Incompétence et boîte noire : L'auteur affirme que les neuf "sages" (souvent d'anciens hauts fonctionnaires ou politiques "blanchis") sont souvent moins compétents que le service juridique (les hauts fonctionnaires "boîte noire") qui rédige les décisions. Il dénonce l'interdiction faite aux juges d'avoir leurs propres experts juridique
Non-indépendance par le salaire : L'argument choc : selon Stefanovitch, les conseillers sont payés illégalement à hauteur de 56% de leur salaire par l'Exécutif, ce qui compromet leur impartialité.
L'ombre du Président : Le Conseil Constitutionnel reste en "laisse courte" avec le Président de la République, comme le montre l'utilisation de l'institution par Emmanuel Macron (ex: lois Immigration, Retraites) lorsqu'il ne dispose pas d'une majorité absolue.

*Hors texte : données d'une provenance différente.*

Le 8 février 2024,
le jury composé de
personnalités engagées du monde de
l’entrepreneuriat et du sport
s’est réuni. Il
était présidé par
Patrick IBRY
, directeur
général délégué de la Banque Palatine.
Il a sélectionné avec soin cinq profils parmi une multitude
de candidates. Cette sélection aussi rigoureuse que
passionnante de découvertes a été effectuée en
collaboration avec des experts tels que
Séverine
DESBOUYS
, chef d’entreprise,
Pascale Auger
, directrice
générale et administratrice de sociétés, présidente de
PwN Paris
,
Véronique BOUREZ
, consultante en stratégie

Le cas Sarkozy : L'impossibilité pour un ancien Président d'être relevé de ses fonctions de membre à vie du Conseil, même après une condamnation pénale, illustre le dysfonctionnement de l'institution.
La QPC, un progrès : L'auteur reconnaît l'apport positif de la Question Prioritaire de Constitutionnalité (QPC) instaurée par Nicolas Sarkozy, qui permet de remonter dans le temps pour annuler des lois mal écrites.
Gouvernement des juges ou de l'Exécutif ? Stefanovitch réfute l'idée d'un "gouvernement des juges" (accusation récurrente des partis politiques) pour affirmer que l'institution est surtout le gouvernement de l'Exécutif, agissant pour ses propres intérêts.